Le cercle de diamètre T3T'3 est appelé le cercle d'Apollonius du sommet C,
de centre U3.
Vu autrement, le cercle circonscrit coupe le diamètre T3T'3 du cercle d'Apollonius en A et B
pour former une division harmonique.
Donc le cercle d'Apollonius est orthogonal au cercle circonscrit et CU3 est tangent au cercle circonscrit.
Le point U3 est donc en fait le point R, intersection de AB avec la tangente en C.
les points P, Q, R sont les centres des cercles d'Apollonius du triangle ABC
La droite CC', axe radical des deux cercles, est donc aussi la polaire de R par rapport au cercle circonscrit.
Démontrons que cette polaire est la symédiane.
Soit M3 le milieu de AB. La médiatrice MM3 coupe le cercle circonscrit en C3
milieu de l'arc AB opposé à C.
Donc CC3 est la bissectrice de l'angle C. CM3 est la médiane.
Traçons le cercle de diamètre RM. Il passe par C et C' (CM_|_CR) et M3 (MM3_|_M3A)

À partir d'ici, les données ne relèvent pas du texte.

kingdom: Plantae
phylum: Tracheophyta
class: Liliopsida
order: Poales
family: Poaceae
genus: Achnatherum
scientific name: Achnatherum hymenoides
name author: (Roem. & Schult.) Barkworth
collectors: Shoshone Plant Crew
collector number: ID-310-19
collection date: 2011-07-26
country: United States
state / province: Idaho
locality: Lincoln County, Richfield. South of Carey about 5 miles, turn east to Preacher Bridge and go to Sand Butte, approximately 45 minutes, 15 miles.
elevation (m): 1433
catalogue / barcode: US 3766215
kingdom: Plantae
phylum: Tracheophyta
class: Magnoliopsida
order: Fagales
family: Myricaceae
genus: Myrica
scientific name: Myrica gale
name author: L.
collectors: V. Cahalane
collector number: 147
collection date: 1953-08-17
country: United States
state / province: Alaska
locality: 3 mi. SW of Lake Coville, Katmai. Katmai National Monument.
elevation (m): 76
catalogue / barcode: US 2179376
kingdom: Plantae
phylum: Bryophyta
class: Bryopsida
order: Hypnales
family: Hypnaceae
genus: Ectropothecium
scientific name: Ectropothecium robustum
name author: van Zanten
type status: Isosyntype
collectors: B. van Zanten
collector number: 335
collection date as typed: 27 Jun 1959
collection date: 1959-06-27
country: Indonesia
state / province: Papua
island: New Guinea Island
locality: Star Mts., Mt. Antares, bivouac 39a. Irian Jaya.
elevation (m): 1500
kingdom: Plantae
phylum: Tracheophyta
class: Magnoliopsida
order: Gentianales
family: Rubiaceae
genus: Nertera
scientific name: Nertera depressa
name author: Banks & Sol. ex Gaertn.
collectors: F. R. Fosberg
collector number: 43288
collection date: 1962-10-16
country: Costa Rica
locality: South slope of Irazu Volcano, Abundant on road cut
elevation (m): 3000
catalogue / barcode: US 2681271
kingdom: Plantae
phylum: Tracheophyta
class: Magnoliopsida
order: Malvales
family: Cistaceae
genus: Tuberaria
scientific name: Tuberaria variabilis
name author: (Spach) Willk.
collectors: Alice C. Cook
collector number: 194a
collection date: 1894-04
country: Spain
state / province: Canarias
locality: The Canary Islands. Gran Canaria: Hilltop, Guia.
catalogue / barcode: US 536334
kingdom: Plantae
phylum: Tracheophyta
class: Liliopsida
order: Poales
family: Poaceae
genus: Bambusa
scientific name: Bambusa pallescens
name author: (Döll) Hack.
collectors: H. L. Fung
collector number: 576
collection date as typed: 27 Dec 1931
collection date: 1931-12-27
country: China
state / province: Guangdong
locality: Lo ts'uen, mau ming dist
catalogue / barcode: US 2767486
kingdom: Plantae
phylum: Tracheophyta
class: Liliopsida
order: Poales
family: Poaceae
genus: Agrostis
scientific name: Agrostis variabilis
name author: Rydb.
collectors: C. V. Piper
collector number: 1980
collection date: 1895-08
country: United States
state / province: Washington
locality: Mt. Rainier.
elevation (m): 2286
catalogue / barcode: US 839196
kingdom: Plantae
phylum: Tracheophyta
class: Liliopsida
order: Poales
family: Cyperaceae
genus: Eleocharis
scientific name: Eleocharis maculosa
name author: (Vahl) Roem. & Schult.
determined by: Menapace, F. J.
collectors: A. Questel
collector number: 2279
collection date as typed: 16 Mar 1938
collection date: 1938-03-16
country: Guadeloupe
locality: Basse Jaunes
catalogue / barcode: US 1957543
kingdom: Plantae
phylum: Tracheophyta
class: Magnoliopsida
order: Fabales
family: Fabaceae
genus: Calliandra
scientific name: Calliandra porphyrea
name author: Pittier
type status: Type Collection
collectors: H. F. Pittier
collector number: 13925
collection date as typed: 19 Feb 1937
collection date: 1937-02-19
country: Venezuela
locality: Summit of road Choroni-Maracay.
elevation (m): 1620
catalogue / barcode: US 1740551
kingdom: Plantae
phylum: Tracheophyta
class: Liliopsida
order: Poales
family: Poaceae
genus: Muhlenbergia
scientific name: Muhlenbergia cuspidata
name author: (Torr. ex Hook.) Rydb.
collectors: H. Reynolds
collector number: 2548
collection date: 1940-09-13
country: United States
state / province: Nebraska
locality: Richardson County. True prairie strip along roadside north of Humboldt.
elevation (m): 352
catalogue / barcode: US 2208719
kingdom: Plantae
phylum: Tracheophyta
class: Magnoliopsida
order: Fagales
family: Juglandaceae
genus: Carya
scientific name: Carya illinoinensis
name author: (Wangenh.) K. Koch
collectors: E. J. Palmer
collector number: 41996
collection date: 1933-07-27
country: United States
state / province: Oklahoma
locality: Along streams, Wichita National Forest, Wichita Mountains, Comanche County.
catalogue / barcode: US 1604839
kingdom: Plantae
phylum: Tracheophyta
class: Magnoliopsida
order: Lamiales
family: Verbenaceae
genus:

Les angles inscrits dans ce cercle donnent : C'MM3 = C'CM3
D'autre part dans le cercle circonscrit l'angle au centre C'MC3 est le double
de l'angle inscrit C'CC3
Donc C'CM3 = 2 * C'CC3 ou encore CC3 est la bissectrice de C'CM3,
c'est à dire la droite CC' est la symétrique de la médiane CM3 par rapport à la
bissectrice de l'angle C : CC3.
Donc :
La polaire de R est la symédiane
Finalement les symédianes étant concourantes au point de Lemoine L, leur pôles (les points PQR) sont alignés sur la polaire de L. CQFD.